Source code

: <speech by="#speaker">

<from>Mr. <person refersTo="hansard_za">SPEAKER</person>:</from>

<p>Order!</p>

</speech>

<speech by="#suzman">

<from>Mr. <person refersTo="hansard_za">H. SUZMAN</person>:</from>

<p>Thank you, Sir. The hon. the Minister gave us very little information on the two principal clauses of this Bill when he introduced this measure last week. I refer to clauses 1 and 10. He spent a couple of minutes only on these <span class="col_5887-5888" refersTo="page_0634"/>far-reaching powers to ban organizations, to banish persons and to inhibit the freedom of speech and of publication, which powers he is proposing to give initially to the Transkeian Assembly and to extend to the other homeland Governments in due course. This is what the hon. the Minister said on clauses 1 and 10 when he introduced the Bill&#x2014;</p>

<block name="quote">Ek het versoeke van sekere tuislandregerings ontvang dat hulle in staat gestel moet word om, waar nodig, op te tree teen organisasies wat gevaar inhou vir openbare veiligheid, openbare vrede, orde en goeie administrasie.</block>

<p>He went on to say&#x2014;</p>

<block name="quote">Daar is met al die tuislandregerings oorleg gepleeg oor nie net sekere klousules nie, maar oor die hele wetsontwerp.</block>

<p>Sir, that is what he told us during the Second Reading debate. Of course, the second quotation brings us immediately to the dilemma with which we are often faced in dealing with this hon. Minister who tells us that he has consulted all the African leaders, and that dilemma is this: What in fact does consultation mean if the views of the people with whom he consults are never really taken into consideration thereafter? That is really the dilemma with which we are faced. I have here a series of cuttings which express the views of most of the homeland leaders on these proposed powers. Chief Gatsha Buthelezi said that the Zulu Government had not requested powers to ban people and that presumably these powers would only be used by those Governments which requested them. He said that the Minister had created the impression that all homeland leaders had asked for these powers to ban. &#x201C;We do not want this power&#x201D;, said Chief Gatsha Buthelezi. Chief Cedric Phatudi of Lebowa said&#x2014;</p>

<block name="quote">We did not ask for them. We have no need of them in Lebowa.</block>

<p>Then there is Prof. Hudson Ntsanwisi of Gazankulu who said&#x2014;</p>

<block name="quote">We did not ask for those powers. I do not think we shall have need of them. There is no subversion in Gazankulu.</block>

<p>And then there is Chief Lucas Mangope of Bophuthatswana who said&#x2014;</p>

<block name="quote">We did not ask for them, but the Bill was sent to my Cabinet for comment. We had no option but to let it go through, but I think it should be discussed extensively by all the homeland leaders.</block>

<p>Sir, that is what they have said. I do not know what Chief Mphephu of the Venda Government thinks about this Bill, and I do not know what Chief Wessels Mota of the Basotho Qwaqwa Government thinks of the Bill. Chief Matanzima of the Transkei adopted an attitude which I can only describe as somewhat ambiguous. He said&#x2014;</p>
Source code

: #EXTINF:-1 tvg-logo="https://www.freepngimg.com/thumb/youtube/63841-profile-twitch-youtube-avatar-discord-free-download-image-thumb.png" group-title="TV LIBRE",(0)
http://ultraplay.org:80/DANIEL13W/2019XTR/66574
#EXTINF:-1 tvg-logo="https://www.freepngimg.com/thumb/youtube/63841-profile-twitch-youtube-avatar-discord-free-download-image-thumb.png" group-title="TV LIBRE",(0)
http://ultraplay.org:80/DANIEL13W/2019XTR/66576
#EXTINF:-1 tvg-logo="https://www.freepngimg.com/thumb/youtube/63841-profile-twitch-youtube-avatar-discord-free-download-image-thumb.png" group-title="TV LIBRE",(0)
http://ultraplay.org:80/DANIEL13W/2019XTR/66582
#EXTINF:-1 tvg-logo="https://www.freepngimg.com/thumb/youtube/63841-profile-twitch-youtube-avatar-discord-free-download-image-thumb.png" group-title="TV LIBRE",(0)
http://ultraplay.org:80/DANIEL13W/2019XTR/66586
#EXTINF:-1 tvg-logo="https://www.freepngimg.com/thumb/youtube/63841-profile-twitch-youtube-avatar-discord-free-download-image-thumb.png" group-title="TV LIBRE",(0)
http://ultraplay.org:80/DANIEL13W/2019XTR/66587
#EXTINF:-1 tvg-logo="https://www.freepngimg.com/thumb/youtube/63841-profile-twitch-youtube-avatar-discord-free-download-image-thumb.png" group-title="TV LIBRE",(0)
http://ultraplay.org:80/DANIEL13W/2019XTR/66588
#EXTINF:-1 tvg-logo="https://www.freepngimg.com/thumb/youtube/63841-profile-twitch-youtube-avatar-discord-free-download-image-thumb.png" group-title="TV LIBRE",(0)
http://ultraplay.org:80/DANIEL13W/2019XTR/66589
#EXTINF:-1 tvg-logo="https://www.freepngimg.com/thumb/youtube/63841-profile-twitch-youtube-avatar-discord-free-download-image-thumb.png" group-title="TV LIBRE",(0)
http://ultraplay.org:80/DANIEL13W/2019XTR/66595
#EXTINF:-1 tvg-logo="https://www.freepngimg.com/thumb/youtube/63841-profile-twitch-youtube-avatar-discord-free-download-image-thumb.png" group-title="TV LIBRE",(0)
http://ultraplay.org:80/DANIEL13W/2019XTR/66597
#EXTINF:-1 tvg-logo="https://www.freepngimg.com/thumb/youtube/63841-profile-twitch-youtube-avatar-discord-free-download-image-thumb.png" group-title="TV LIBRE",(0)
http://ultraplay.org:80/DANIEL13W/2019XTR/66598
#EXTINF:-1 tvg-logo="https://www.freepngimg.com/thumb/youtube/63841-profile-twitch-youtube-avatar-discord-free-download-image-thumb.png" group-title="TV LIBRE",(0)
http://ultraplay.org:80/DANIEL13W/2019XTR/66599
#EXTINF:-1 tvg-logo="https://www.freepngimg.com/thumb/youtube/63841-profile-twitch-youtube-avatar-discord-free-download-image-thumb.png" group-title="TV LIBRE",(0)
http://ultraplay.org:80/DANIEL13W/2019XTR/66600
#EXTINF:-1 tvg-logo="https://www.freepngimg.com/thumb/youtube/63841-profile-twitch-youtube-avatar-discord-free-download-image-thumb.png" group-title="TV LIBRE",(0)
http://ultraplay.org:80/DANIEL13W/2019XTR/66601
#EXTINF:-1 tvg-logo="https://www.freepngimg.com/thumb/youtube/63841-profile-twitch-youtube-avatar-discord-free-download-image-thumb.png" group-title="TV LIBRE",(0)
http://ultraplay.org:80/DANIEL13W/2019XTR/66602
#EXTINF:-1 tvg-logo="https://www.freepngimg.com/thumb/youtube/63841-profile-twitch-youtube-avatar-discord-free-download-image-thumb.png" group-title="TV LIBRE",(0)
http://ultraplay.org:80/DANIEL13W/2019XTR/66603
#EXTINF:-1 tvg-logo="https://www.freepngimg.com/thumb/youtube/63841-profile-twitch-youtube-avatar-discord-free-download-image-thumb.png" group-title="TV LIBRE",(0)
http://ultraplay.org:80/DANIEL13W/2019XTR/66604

> ASSIGNMENT:
What is needed is an exact transcription of every entry above.

> EXERCISE RESPONSE:
Source code

: <speech by="#speaker">

<from>Mr. <person refersTo="hansard_za">SPEAKER</person>:</from>

<p>Order!</p>

</speech>

<speech by="#suzman">

<from>Mr. <person refersTo="hansard_za">H. SUZMAN</person>:</from>

<p>Thank you, Sir. The hon. the Minister gave us very little information on the two principal clauses of this Bill when he introduced this measure last week. I refer to clauses 1 and 10. He spent a couple of minutes only on these <span class="col_5887-5888" refersTo="page_0634"/>far-reaching powers to ban organizations, to banish persons and to inhibit the freedom of speech and of publication, which powers he is proposing to give initially to the Transkeian Assembly and to extend to the other homeland Governments in due course. This is what the hon. the Minister said on clauses 1 and 10 when he introduced the Bill&#x2014;</p>

<block name="quote">Ek het versoeke van sekere tuislandregerings ontvang dat hulle in staat gestel moet word om, waar nodig, op te tree teen organisasies wat gevaar inhou vir openbare veiligheid, openbare vrede, orde en goeie administrasie.</block>

<p>He went on to say&#x2014;</p>

<block name="quote">Daar is met al die tuislandregerings oorleg gepleeg oor nie net sekere klousules nie, maar oor die hele wetsontwerp.</block>

<p>Sir, that is what he told us during the Second Reading debate. Of course, the second quotation brings us immediately to the dilemma with which we are often faced in dealing with this hon. Minister who tells us that he has consulted all the African leaders, and that dilemma is this: What in fact does consultation mean if the views of the people with whom he consults are never really taken into consideration thereafter? That is really the dilemma with which we are faced. I have here a series of cuttings which express the views of most of the homeland leaders on these proposed powers. Chief Gatsha Buthelezi said that the Zulu Government had not requested powers to ban people and that presumably these powers would only be used by those Governments which requested them. He said that the Minister had created the impression that all homeland leaders had asked for these powers to ban. &#x201C;We do not want this power&#x201D;, said Chief Gatsha Buthelezi. Chief Cedric Phatudi of Lebowa said&#x2014;</p>

<block name="quote">We did not ask for them. We have no need of them in Lebowa.</block>

<p>Then there is Prof. Hudson Ntsanwisi of Gazankulu who said&#x2014;</p>

<block name="quote">We did not ask for those powers. I do not think we shall have need of them. There is no subversion in Gazankulu.</block>

<p>And then there is Chief Lucas Mangope of Bophuthatswana who said&#x2014;</p>

<block name="quote">We did not ask for them, but the Bill was sent to my Cabinet for comment. We had no option but to let it go through, but I think it should be discussed extensively by all the homeland leaders.</block>

<p>Sir, that is what they have said. I do not know what Chief Mphephu of the Venda Government thinks about this Bill, and I do not know what Chief Wessels Mota of the Basotho Qwaqwa Government thinks of the Bill. Chief Matanzima of the Transkei adopted an attitude which I can only describe as somewhat ambiguous. He said&#x2014;</p>
Source code

: #EXTINF:-1 tvg-logo="https://www.freepngimg.com/thumb/youtube/63841-profile-twitch-youtube-avatar-discord-free-download-image-thumb.png" group-title="TV LIBRE",(0)
http://ultraplay.org:80/DANIEL13W/2019XTR/66574
#EXTINF:-1 tvg-logo="https://www.freepngimg.com/thumb/youtube/63841-profile-twitch-youtube-avatar-discord-free-download-image-thumb.png" group-title="TV LIBRE",(0)
http://ultraplay.org:80/DANIEL13W/2019XTR/66576
#EXTINF:-1 tvg-logo="https://www.freepngimg.com/thumb/youtube/63841-profile-twitch-youtube-avatar-discord-free-download-image-thumb.png" group-title="TV LIBRE",(0)
http://ultraplay.org:80/DANIEL13W/2019XTR/66582
#EXTINF:-1 tvg-logo="https://www.freepngimg.com/thumb/youtube/63841-profile-twitch-youtube-avatar-discord-free-download-image-thumb.png" group-title="TV LIBRE",(0)
http://ultraplay.org:80/DANIEL13W/2019XTR/66586
#EXTINF:-1 tvg-logo="https://www.freepngimg.com/thumb/youtube/63841-profile-twitch-youtube-avatar-discord-free-download-image-thumb.png" group-title="TV LIBRE",(0)
http://ultraplay.org:80/DANIEL13W/2019XTR/66587
#EXTINF:-1 tvg-logo="https://www.freepngimg.com/thumb/youtube/63841-profile-twitch-youtube-avatar-discord-free-download-image-thumb.png" group-title="TV LIBRE",(0)
http://ultraplay.org:80/DANIEL13W/2019XTR/66588
#EXTINF:-1 tvg-logo="https://www.freepngimg.com/thumb/youtube/63841-profile-twitch-youtube-avatar-discord-free-download-image-thumb.png" group-title="TV LIBRE",(0)
http://ultraplay.org:80/DANIEL13W/2019XTR/66589
#EXTINF:-1 tvg-logo="https://www.freepngimg.com/thumb/youtube/63841-profile-twitch-youtube-avatar-discord-free-download-image-thumb.png" group-title="TV LIBRE",(0)
http://ultraplay.org:80/DANIEL13W/2019XTR/66595
#EXTINF:-1 tvg-logo="https://www.freepngimg.com/thumb/youtube/63841-profile-twitch-youtube-avatar-discord-free-download-image-thumb.png" group-title="TV LIBRE",(0)
http://ultraplay.org:80/DANIEL13W/2019XTR/66597
#EXTINF:-1 tvg-logo="https://www.freepngimg.com/thumb/youtube/63841-profile-twitch-youtube-avatar-discord-free-download-image-thumb.png" group-title="TV LIBRE",(0)
http://ultraplay.org:80/DANIEL13W/2019XTR/66598
#EXTINF:-1 tvg-logo="https://www.freepngimg.com/thumb/youtube/63841-profile-twitch-youtube-avatar-discord-free-download-image-thumb.png" group-title="TV LIBRE",(0)
http://ultraplay.org:80/DANIEL13W/2019XTR/66599
#EXTINF:-1 tvg-logo="https://www.freepngimg.com/thumb/youtube/63841-profile-twitch-youtube-avatar-discord-free-download-image-thumb.png" group-title="TV LIBRE",(0)
http://ultraplay.org:80/DANIEL13W/2019XTR/66600
#EXTINF:-1 tvg-logo="https://www.freepngimg.com/thumb/youtube/63841-profile-twitch-youtube-avatar-discord-free-download-image-thumb.png" group-title="TV LIBRE",(0)
http://ultraplay.org:80/DANIEL13W/2019XTR/66601
#EXTINF:-1 tvg-logo="https://www.freepngimg.com/thumb/youtube/63841-profile-twitch-youtube-avatar-discord-free-download-image-thumb.png" group-title="TV LIBRE",(0)
http://ultraplay.org:80/DANIEL13W/2019XTR/66602
#EXTINF:-1 tvg-logo="https://www.freepngimg.com/thumb/youtube/63841-profile-twitch-youtube-avatar-discord-free-download-image-thumb.png" group-title="TV LIBRE",(0)
http://ultraplay.org:80/DANIEL13W/2019XTR/66603
#EXTINF:-1 tvg-logo="https://www.freepngimg.com/thumb/youtube/63841-profile-twitch-youtube-avatar-discord-free-download-image-thumb.png" group-title="TV LIBRE",(0)
http://ultraplay.org:80/DANIEL13W/2019XTR/66604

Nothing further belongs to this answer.